Yo fui padre la primera vez a los veintiún años. Nació Rosa Virginia, mi terrón de azúcar. Fue creciendo Rosa y vino María y después Huguito. Los veía a ellos muy pequeños, pero yo decía:

“Estos no son los únicos niños del mundo”. Yo veía que ellos tenían vivienda, que podían ir a la escuela. Si se enfermaban, los llevaba al Hospital Militar.

Recuerdo que cuando veníamos a Caracas, me paraba en la autopista, en algún borde y les decía: “Miren, ustedes tienen suerte. Tienen un padre que puede, más o menos, proporcionarles un sustento, porque soy militar profesional y tenemos un sistema de seguridad social que los atiende a ustedes. Pero allá arriba, en aquellos cerros, vean cómo andan los niños, muchos sin padre, muchos sin atención de ningún tipo”. Es decir, fui preparando a mis hijos para lo que vino después, que fue muy doloroso.

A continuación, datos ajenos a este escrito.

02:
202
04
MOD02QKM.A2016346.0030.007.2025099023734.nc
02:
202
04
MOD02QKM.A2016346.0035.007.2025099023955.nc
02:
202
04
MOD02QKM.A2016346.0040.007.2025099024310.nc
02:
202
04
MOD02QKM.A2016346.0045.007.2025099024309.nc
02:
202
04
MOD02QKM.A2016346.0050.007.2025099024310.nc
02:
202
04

Nunca olvidaré, como padre, la noche del 3 de febrero de 1992: dejar la casa, dejar los hijos dormidos, echarles la bendición, darles un beso, dejar la mujer y salir con un fusil en la oscuridad. ¡Eso es terrible!, porque uno deja un pedazo del alma.

Anécdota incluida en el libro Cuentos del Arañero, de Hugo Chávez Frías. Compilado por Orlando Oramas y Jorge Legañoa Alonso. Vadell Hermanos Editores, C.A. Venezuela, 2012.